Maf Smith, el director ejecutivo adjunto de RenewableUK, dijo que “esta nueva tecnología será capaz de abastecer a nuestra nación en las próximas décadas”.

La primera ministra de Escocia ha pedido al gobierno de Westminster, que ponga fin a la incertidumbre en torno a las subvenciones aplicables a los regímenes similares, advirtiendo que si no se aplican, se causará un daño irreparable a la industria de la energía marina y muy especialmente a la Escocesa.

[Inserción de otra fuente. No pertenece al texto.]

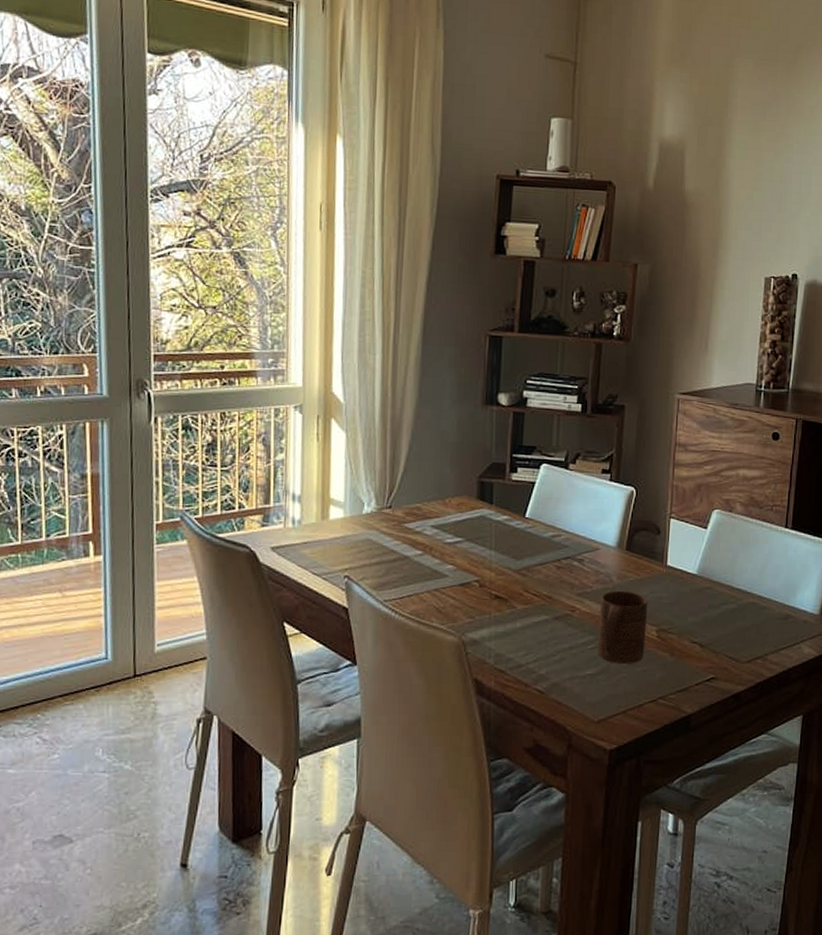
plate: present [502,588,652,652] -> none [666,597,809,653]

Sturgeon añadió que está “increíblemente orgullosa del papel de Escocia, en la vanguardia en la lucha contra el cambio climático y la inversión en energías renovables marinas”, y además “el proyecto MeyGen está estudiado para impulsar la industria de las energías renovables marinas en Escocia y proporcionar puestos de trabajo vitales para una mano de obra cualificada, que conserva una valiosa experiencia en alta mar que de otra manera se perdería en el extranjero.”

Por otro lado, Jenny Hogan, director de políticas de Scottish Renewables, también ha destacado del “potencial de generación de las mareas para hacer una contribución significativa a la creciente necesidad del Reino Unido de electricidad limpia, y para ofrecer una mayor inversión y empleo en Reino Unido”. Y ha añadido que “sin embargo, sigue siendo una tecnología muy joven, y el desarrollo futuro depende absolutamente de apoyo continuo de Holyrood, Westminster y Bruselas, que han desempeñado un papel de vital importancia en el crecimiento del sector hasta la fecha.”

Lo cierto es que Escocia sigue bebiendo los vientos por Europa, aunque se supone que en un plazo de dos años quede relegada a las disciplinas de Londres y fuera de todo tipo de subvenciones que provienen de la UE.